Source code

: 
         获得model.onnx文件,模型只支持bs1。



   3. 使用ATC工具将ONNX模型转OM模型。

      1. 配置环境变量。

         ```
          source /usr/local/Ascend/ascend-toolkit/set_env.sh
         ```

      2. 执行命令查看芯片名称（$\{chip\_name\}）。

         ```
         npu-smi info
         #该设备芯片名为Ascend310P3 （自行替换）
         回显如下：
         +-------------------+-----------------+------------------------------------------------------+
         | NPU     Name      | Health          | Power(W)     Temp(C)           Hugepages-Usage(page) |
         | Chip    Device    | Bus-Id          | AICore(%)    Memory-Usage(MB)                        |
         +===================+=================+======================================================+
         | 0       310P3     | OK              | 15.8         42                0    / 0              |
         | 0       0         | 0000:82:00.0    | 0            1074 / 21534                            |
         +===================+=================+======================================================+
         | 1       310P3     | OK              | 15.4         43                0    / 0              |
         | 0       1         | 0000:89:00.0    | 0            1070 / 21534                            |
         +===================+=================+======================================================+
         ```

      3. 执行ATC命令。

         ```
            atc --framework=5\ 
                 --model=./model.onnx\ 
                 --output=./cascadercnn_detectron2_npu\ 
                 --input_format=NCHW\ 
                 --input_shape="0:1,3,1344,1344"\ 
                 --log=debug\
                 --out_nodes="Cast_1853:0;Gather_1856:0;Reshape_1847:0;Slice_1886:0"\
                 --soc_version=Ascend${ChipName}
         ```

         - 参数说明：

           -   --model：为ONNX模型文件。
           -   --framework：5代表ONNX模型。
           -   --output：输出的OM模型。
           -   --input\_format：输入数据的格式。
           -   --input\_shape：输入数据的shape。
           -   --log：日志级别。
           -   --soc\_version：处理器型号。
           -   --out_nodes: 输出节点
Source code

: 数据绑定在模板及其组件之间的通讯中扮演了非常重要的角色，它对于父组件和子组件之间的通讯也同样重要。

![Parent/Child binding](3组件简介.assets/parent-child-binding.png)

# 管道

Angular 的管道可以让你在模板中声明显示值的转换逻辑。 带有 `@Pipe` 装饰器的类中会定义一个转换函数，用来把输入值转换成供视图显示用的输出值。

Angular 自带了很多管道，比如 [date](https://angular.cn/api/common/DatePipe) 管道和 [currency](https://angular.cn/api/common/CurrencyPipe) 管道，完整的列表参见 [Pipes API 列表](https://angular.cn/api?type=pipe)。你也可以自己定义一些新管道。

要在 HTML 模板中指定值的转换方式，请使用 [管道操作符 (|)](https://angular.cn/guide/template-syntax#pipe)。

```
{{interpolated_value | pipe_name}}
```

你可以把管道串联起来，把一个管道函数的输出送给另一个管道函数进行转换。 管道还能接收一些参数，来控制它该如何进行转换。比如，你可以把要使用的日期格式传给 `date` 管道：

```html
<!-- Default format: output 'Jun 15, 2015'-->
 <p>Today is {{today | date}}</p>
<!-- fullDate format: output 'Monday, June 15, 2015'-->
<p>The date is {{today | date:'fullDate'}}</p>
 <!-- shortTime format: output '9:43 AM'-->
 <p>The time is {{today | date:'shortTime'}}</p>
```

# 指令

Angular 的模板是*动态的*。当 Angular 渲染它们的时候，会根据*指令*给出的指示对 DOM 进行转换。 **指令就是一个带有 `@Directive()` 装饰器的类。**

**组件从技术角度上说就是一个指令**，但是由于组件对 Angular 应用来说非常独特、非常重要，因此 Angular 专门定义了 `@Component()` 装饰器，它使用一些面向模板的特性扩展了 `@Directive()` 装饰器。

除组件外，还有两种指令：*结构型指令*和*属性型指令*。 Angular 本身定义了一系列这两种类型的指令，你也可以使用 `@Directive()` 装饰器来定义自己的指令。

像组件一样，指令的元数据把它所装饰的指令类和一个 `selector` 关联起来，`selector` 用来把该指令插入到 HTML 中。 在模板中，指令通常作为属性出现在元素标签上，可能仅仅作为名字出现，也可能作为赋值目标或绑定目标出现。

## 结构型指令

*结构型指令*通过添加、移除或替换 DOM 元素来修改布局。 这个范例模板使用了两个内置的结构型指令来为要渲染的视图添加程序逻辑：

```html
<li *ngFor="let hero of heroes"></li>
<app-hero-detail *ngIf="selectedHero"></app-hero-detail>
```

++++

__TASK DESCRIPTION__
Take the records above and copy them out exactly.

__EXERCISE SOLUTION__
Source code

: 
         获得model.onnx文件,模型只支持bs1。



   3. 使用ATC工具将ONNX模型转OM模型。

      1. 配置环境变量。

         ```
          source /usr/local/Ascend/ascend-toolkit/set_env.sh
         ```

      2. 执行命令查看芯片名称（$\{chip\_name\}）。

         ```
         npu-smi info
         #该设备芯片名为Ascend310P3 （自行替换）
         回显如下：
         +-------------------+-----------------+------------------------------------------------------+
         | NPU     Name      | Health          | Power(W)     Temp(C)           Hugepages-Usage(page) |
         | Chip    Device    | Bus-Id          | AICore(%)    Memory-Usage(MB)                        |
         +===================+=================+======================================================+
         | 0       310P3     | OK              | 15.8         42                0    / 0              |
         | 0       0         | 0000:82:00.0    | 0            1074 / 21534                            |
         +===================+=================+======================================================+
         | 1       310P3     | OK              | 15.4         43                0    / 0              |
         | 0       1         | 0000:89:00.0    | 0            1070 / 21534                            |
         +===================+=================+======================================================+
         ```

      3. 执行ATC命令。

         ```
            atc --framework=5\ 
                 --model=./model.onnx\ 
                 --output=./cascadercnn_detectron2_npu\ 
                 --input_format=NCHW\ 
                 --input_shape="0:1,3,1344,1344"\ 
                 --log=debug\
                 --out_nodes="Cast_1853:0;Gather_1856:0;Reshape_1847:0;Slice_1886:0"\
                 --soc_version=Ascend${ChipName}
         ```

         - 参数说明：

           -   --model：为ONNX模型文件。
           -   --framework：5代表ONNX模型。
           -   --output：输出的OM模型。
           -   --input\_format：输入数据的格式。
           -   --input\_shape：输入数据的shape。
           -   --log：日志级别。
           -   --soc\_version：处理器型号。
           -   --out_nodes: 输出节点
Source code

: 数据绑定在模板及其组件之间的通讯中扮演了非常重要的角色，它对于父组件和子组件之间的通讯也同样重要。

![Parent/Child binding](3组件简介.assets/parent-child-binding.png)

# 管道

Angular 的管道可以让你在模板中声明显示值的转换逻辑。 带有 `@Pipe` 装饰器的类中会定义一个转换函数，用来把输入值转换成供视图显示用的输出值。

Angular 自带了很多管道，比如 [date](https://angular.cn/api/common/DatePipe) 管道和 [currency](https://angular.cn/api/common/CurrencyPipe) 管道，完整的列表参见 [Pipes API 列表](https://angular.cn/api?type=pipe)。你也可以自己定义一些新管道。

要在 HTML 模板中指定值的转换方式，请使用 [管道操作符 (|)](https://angular.cn/guide/template-syntax#pipe)。

```
{{interpolated_value | pipe_name}}
```

你可以把管道串联起来，把一个管道函数的输出送给另一个管道函数进行转换。 管道还能接收一些参数，来控制它该如何进行转换。比如，你可以把要使用的日期格式传给 `date` 管道：

```html
<!-- Default format: output 'Jun 15, 2015'-->
 <p>Today is {{today | date}}</p>
<!-- fullDate format: output 'Monday, June 15, 2015'-->
<p>The date is {{today | date:'fullDate'}}</p>
 <!-- shortTime format: output '9:43 AM'-->
 <p>The time is {{today | date:'shortTime'}}</p>
```

# 指令

Angular 的模板是*动态的*。当 Angular 渲染它们的时候，会根据*指令*给出的指示对 DOM 进行转换。 **指令就是一个带有 `@Directive()` 装饰器的类。**

**组件从技术角度上说就是一个指令**，但是由于组件对 Angular 应用来说非常独特、非常重要，因此 Angular 专门定义了 `@Component()` 装饰器，它使用一些面向模板的特性扩展了 `@Directive()` 装饰器。

除组件外，还有两种指令：*结构型指令*和*属性型指令*。 Angular 本身定义了一系列这两种类型的指令，你也可以使用 `@Directive()` 装饰器来定义自己的指令。

像组件一样，指令的元数据把它所装饰的指令类和一个 `selector` 关联起来，`selector` 用来把该指令插入到 HTML 中。 在模板中，指令通常作为属性出现在元素标签上，可能仅仅作为名字出现，也可能作为赋值目标或绑定目标出现。

## 结构型指令

*结构型指令*通过添加、移除或替换 DOM 元素来修改布局。 这个范例模板使用了两个内置的结构型指令来为要渲染的视图添加程序逻辑：

```html
<li *ngFor="let hero of heroes"></li>
<app-hero-detail *ngIf="selectedHero"></app-hero-detail>
```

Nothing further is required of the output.